Su amigo asintió fumando.

—¿Y qué pasó con ella, qué sucedió finalmente entre ellos dos?

—No lo sé, Lorkun, te digo que no lo sé.

—Creo que necesitamos hablar todos juntos. Si se está decidiendo cómo abordar el ataque a la capital, es necesario que hablemos entre nosotros, nuestros enemigos son poderosos. Necesitamos forjar un plan. Si acaso todos hemos de morir persiguiendo los designios de los dioses, así sea, pero al menos, intentar que nuestra tentativa sea lo más certera posible.
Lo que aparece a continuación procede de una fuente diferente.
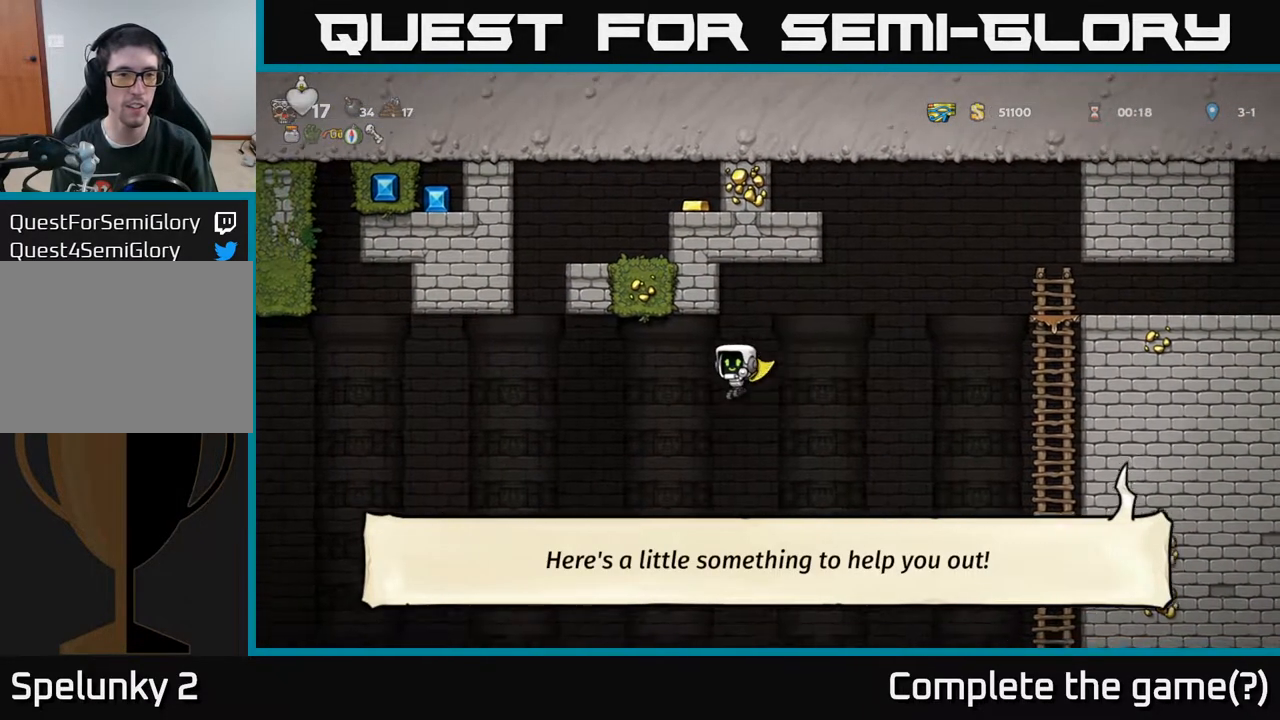
{"buttons": ["A", "DPAD_LEFT"], "left_stick": "center", "right_stick": "center", "events": []}
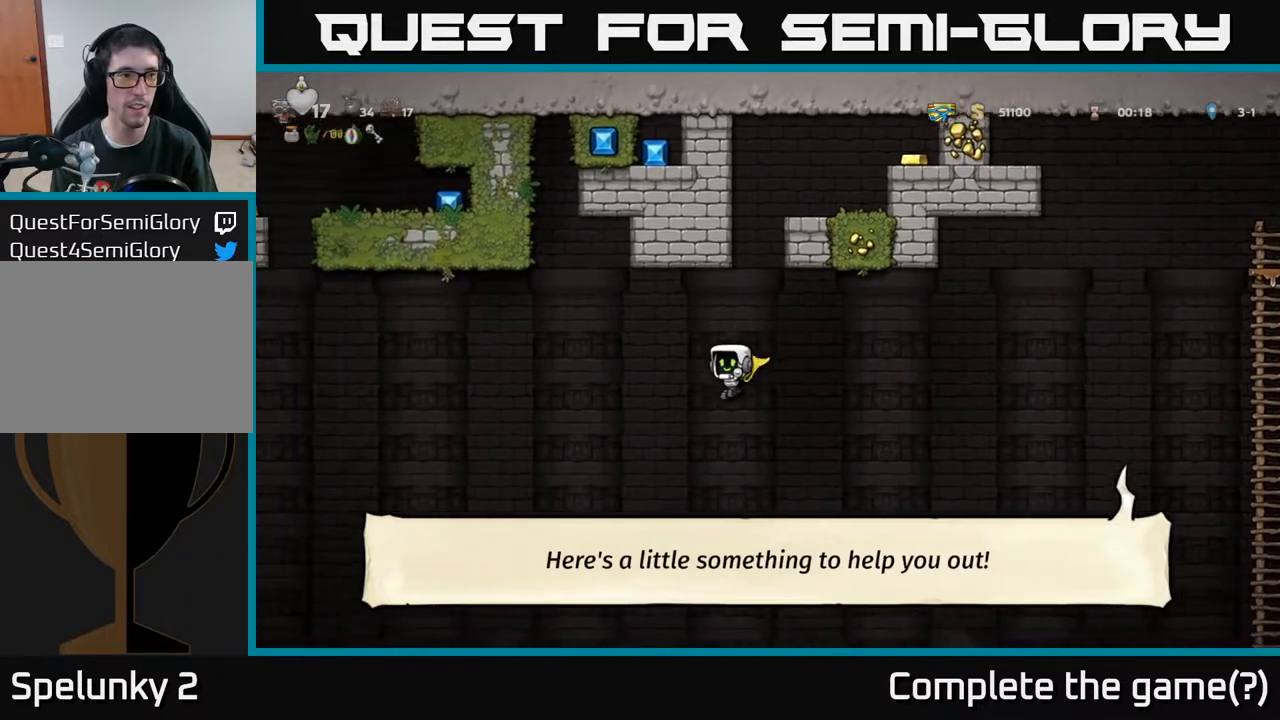
{"buttons": ["A"], "left_stick": "center", "right_stick": "center", "events": [[383, "DPAD_LEFT", "up"]]}
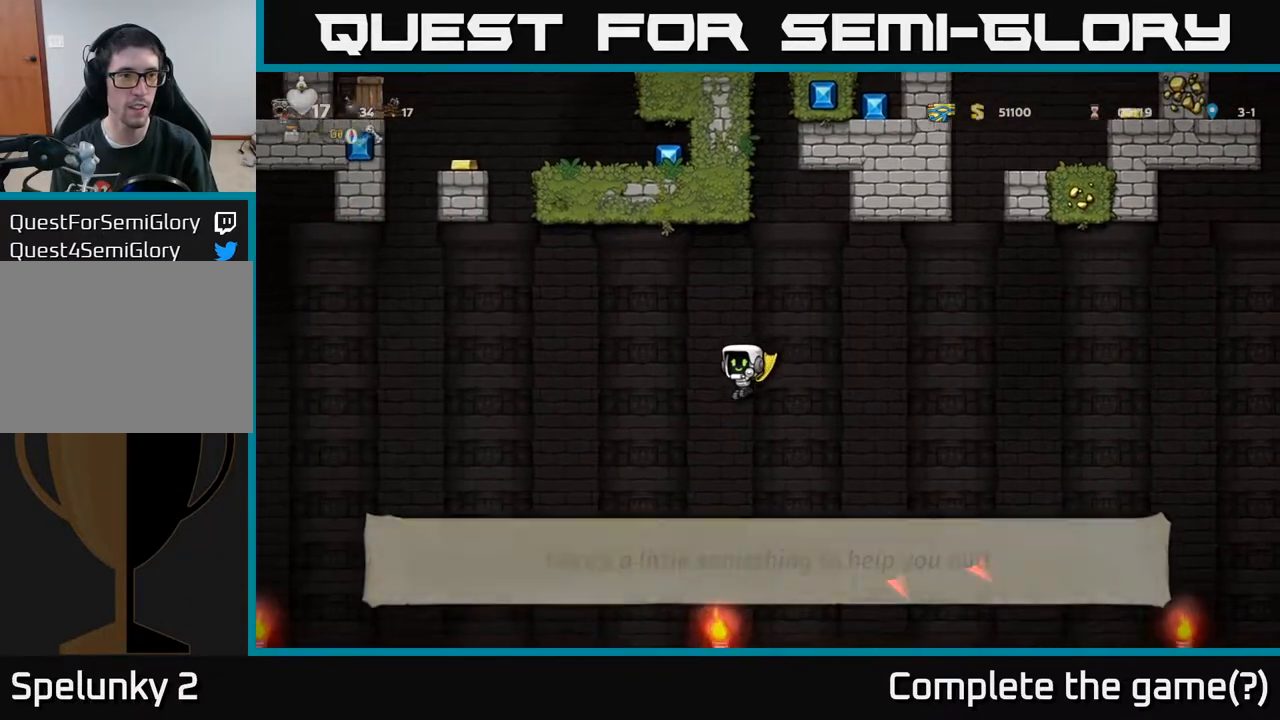
{"buttons": ["A", "DPAD_RIGHT"], "left_stick": "center", "right_stick": "center", "events": [[233, "DPAD_RIGHT", "down"]]}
Hemos de hablar, pero no entre estos muros ni tampoco en el campamento militar de Remo. Hagámoslo en un lugar donde estemos totalmente solos. Una hoguera, mañana por la noche, tú conoces mejor esta región. Envíale a Remo un mensaje citándolo en ese lugar apartado, dile que quiero hablar con él. Cuando sepa de mi presencia aquí, acudirá sin que tengas que lamentar sus reproches.
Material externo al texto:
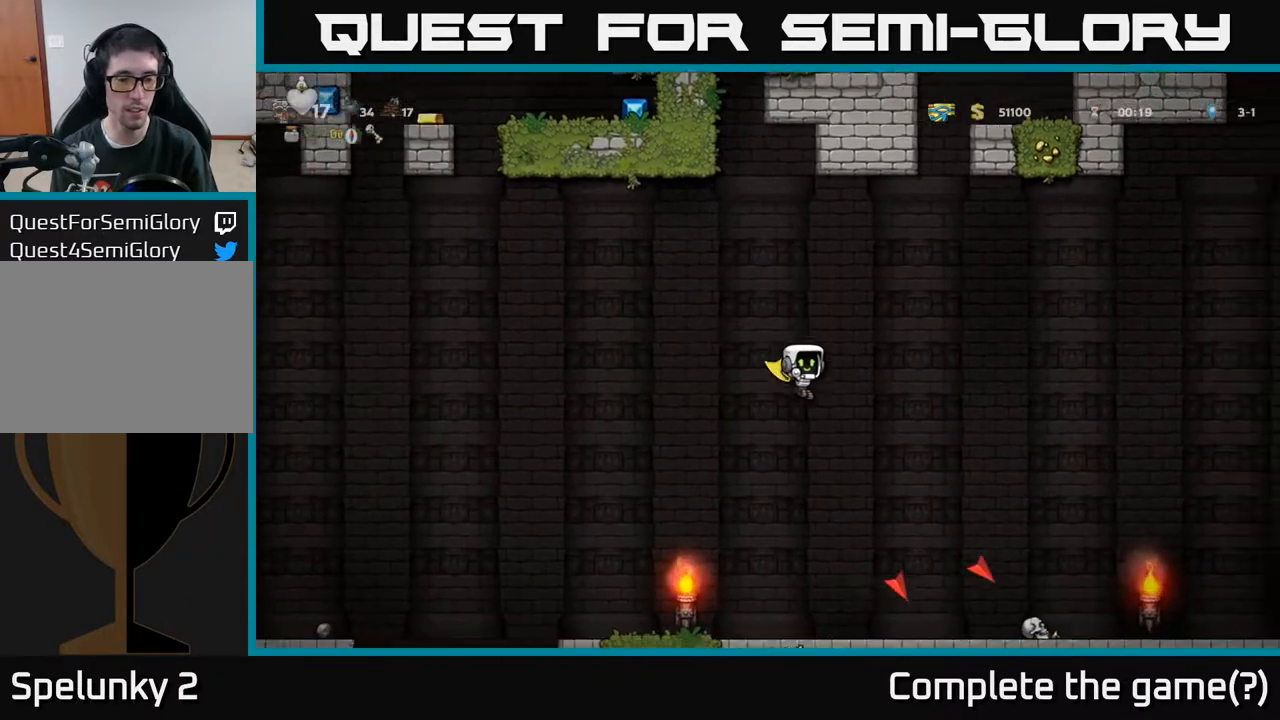
{"buttons": ["A", "DPAD_RIGHT"], "left_stick": "center", "right_stick": "center", "events": [[133, "A", "up"], [267, "DPAD_RIGHT", "up"], [383, "DPAD_RIGHT", "down"], [450, "A", "down"]]}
—¿Eso crees? Tal vez no quiera verte.

Lorkun volvió a fumar antes de decir.

—Te aseguro que deseará conocer mi historia. Remo es muchas cosas menos estúpido, y como te digo, estuvo conmigo en esos lugares que despejaron sus dudas sobre mis objetivos, sobre la misión que se cargaba en mis hombros. Lo conozco desde hace muchos años. Se cómo piensa y la distancia entre lo que te muestra y lo que reside en su corazón. Es un hombre que puede odiarte de palabra y serte leal.

—Deberías enseñarme a ver eso en él.

—Remo es obstinado. Pero desde que lo conozco siempre despertó en mí admiración. Es un hombre irrepetible, de los que no se dan por vencidos. Sé que desea acabar con Rosellón, que lo intentará a costa de su propia vida, que la guerra para él supone mucho más que para cualquier otro. Remo desea cerrar sus círculos vitales, desea terminar la canción triste que siempre suena en su cabeza.

—Lorkun, me da miedo que eso lo lleve al desastre.

—La obstinación de ese hombre convierte desastres en milagros.

Lorkun esbozó una sonrisa y Sala supuso que estaba evocando el pasado en algún recuerdo.